On 2015-12-09 22:20, Tom Ellis wrote:
while learning about all the type classes and their relationships I came across something I found weird. If I understand it correctly, banana brackets where originally developed for Applicatives. The intent was to enable us to write something like I don't think Arrow banana brackets are related to these Applicative (or "Idiom") brackets.

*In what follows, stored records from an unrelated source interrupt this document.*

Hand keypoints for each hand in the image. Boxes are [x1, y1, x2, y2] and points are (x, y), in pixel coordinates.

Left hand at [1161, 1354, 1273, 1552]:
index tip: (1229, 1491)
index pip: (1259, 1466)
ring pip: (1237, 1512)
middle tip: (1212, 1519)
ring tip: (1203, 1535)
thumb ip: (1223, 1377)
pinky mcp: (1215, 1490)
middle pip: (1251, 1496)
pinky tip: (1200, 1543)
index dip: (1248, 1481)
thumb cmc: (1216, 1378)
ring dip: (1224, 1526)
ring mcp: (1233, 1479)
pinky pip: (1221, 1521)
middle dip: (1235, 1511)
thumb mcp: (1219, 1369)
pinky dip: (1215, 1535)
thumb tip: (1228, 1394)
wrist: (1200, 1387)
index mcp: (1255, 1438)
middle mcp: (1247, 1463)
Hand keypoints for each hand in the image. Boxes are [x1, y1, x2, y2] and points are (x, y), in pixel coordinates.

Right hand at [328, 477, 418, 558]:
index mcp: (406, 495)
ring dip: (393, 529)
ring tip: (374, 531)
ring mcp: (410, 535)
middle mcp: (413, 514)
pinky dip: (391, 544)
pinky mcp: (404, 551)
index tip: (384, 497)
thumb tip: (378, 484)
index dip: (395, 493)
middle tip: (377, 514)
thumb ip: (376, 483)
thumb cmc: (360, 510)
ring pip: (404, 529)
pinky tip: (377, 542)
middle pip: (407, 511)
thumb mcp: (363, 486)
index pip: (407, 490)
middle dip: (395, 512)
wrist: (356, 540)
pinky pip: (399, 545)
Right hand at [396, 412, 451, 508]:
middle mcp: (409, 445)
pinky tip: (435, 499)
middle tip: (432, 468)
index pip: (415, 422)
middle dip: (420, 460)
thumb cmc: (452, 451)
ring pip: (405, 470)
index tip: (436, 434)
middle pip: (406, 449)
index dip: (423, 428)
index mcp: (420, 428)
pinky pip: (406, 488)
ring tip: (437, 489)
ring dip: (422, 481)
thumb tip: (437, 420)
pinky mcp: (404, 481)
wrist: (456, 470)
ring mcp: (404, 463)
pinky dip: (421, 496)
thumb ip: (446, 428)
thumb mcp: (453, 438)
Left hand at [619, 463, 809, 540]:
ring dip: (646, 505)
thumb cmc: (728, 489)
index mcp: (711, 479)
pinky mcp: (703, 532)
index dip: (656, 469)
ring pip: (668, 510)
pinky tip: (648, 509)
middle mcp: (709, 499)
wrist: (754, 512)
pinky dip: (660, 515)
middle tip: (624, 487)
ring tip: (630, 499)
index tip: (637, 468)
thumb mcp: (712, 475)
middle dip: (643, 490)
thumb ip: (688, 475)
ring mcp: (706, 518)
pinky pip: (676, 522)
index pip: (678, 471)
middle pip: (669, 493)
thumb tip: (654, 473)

Let me try to convince you. ;) Actually I have no idea if there is a historical relationship, but there is definitely a semantic one. Consider this: 1) An alternative definition of Applicative is as a monoidal, with the operation comma :: f a -> f b -> f (a,b) "comma" is connected with (<*>) through the Functor superclass. It's typically named (**), but I'll use a prefix version. 2) Every arrow a b c is an applicative (a b) c, because comma = (&&&). Conversely, every applicative that is polymorphic over some "internal" variable is automatically an arrow, through (&&&) = comma. 3) Let's rename (&&&) to "andA". It's trivial to think of "comma" and "andA" as the special versions "comma2" and "andA2" of more general forms commaN and andAn for all natural numbers n. The equivalence of both functions extends naturally for all n. (N.B.: comma0/andA0 and comma1/andA1 are very interesting functions and one of the reasons I left out all the stuff from Pointed/CoPointed/Unit. The other reason is simplification.) 4) An idiom bracket (| f x1 x2 ... xn |) translates very roughly to liftA (uncurryN f) (commaN x1 x2 ... xn) while a banana bracket (| f x1 x2 ... xn |) translates very roughly to liftA' (uncurryN f) (andAn x1 x2 ... xn) And as commaN and andAn are equivalent, the relation should be obvious now. Of course that's a very very rough sketch without any proofs, without looking at the wrappers, and with slightly modified semantics in the first argument. Still, I'm convinced both are (almost) the same. But then I might be overlooking something important...